Your task is to copy all of the entries exactly as they are given.

== == ==

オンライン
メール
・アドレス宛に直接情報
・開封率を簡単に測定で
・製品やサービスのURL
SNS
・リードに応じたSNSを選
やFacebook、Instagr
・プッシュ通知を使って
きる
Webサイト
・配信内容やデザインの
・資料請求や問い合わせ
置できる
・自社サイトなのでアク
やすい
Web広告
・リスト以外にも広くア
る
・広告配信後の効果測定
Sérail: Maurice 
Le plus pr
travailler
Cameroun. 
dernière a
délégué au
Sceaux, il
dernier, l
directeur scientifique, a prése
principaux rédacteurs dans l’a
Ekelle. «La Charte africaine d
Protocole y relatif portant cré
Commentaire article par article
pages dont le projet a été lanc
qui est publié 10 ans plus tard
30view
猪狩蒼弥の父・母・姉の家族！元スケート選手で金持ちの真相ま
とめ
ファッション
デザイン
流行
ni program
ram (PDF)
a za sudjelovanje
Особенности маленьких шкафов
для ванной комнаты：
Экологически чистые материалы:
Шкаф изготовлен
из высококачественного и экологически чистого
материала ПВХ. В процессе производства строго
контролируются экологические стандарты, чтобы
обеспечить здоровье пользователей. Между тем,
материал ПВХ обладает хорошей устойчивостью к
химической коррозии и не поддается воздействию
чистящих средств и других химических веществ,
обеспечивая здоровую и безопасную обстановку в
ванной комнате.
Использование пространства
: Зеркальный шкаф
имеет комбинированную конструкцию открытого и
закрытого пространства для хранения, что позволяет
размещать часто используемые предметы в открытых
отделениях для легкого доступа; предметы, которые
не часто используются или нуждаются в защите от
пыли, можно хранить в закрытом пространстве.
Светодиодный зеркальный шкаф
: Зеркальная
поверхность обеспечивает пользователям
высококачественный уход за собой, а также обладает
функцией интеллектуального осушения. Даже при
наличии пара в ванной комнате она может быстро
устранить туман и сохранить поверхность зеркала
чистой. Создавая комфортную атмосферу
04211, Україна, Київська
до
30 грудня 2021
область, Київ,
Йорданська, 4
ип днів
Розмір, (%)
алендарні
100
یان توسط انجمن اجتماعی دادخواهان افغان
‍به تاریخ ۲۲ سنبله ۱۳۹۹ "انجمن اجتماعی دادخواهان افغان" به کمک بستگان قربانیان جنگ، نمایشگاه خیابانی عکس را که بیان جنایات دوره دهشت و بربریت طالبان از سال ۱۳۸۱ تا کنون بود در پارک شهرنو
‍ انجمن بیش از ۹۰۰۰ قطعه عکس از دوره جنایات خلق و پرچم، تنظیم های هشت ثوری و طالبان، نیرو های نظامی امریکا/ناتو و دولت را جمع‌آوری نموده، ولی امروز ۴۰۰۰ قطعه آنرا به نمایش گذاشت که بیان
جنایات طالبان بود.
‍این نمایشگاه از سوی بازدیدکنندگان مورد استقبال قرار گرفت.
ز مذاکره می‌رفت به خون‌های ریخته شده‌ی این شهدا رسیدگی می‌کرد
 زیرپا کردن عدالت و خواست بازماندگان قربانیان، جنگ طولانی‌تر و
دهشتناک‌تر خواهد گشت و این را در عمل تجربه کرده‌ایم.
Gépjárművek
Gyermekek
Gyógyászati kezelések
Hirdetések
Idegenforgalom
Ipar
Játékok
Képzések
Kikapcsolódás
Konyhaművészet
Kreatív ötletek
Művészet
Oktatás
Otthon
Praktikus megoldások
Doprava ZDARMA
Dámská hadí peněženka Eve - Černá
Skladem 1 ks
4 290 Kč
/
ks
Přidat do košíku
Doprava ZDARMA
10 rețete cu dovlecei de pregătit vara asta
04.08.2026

== == ==

• [SOLUTION]:
オンライン
メール
・アドレス宛に直接情報
・開封率を簡単に測定で
・製品やサービスのURL
SNS
・リードに応じたSNSを選
やFacebook、Instagr
・プッシュ通知を使って
きる
Webサイト
・配信内容やデザインの
・資料請求や問い合わせ
置できる
・自社サイトなのでアク
やすい
Web広告
・リスト以外にも広くア
る
・広告配信後の効果測定
Sérail: Maurice 
Le plus pr
travailler
Cameroun. 
dernière a
délégué au
Sceaux, il
dernier, l
directeur scientifique, a prése
principaux rédacteurs dans l’a
Ekelle. «La Charte africaine d
Protocole y relatif portant cré
Commentaire article par article
pages dont le projet a été lanc
qui est publié 10 ans plus tard
30view
猪狩蒼弥の父・母・姉の家族！元スケート選手で金持ちの真相ま
とめ
ファッション
デザイン
流行
ni program
ram (PDF)
a za sudjelovanje
Особенности маленьких шкафов
для ванной комнаты：
Экологически чистые материалы:
Шкаф изготовлен
из высококачественного и экологически чистого
материала ПВХ. В процессе производства строго
контролируются экологические стандарты, чтобы
обеспечить здоровье пользователей. Между тем,
материал ПВХ обладает хорошей устойчивостью к
химической коррозии и не поддается воздействию
чистящих средств и других химических веществ,
обеспечивая здоровую и безопасную обстановку в
ванной комнате.
Использование пространства
: Зеркальный шкаф
имеет комбинированную конструкцию открытого и
закрытого пространства для хранения, что позволяет
размещать часто используемые предметы в открытых
отделениях для легкого доступа; предметы, которые
не часто используются или нуждаются в защите от
пыли, можно хранить в закрытом пространстве.
Светодиодный зеркальный шкаф
: Зеркальная
поверхность обеспечивает пользователям
высококачественный уход за собой, а также обладает
функцией интеллектуального осушения. Даже при
наличии пара в ванной комнате она может быстро
устранить туман и сохранить поверхность зеркала
чистой. Создавая комфортную атмосферу
04211, Україна, Київська
до
30 грудня 2021
область, Київ,
Йорданська, 4
ип днів
Розмір, (%)
алендарні
100
یان توسط انجمن اجتماعی دادخواهان افغان
‍به تاریخ ۲۲ سنبله ۱۳۹۹ "انجمن اجتماعی دادخواهان افغان" به کمک بستگان قربانیان جنگ، نمایشگاه خیابانی عکس را که بیان جنایات دوره دهشت و بربریت طالبان از سال ۱۳۸۱ تا کنون بود در پارک شهرنو
‍ انجمن بیش از ۹۰۰۰ قطعه عکس از دوره جنایات خلق و پرچم، تنظیم های هشت ثوری و طالبان، نیرو های نظامی امریکا/ناتو و دولت را جمع‌آوری نموده، ولی امروز ۴۰۰۰ قطعه آنرا به نمایش گذاشت که بیان
جنایات طالبان بود.
‍این نمایشگاه از سوی بازدیدکنندگان مورد استقبال قرار گرفت.
ز مذاکره می‌رفت به خون‌های ریخته شده‌ی این شهدا رسیدگی می‌کرد
 زیرپا کردن عدالت و خواست بازماندگان قربانیان، جنگ طولانی‌تر و
دهشتناک‌تر خواهد گشت و این را در عمل تجربه کرده‌ایم.
Gépjárművek
Gyermekek
Gyógyászati kezelések
Hirdetések
Idegenforgalom
Ipar
Játékok
Képzések
Kikapcsolódás
Konyhaművészet
Kreatív ötletek
Művészet
Oktatás
Otthon
Praktikus megoldások
Doprava ZDARMA
Dámská hadí peněženka Eve - Černá
Skladem 1 ks
4 290 Kč
/
ks
Přidat do košíku
Doprava ZDARMA
10 rețete cu dovlecei de pregătit vara asta
04.08.2026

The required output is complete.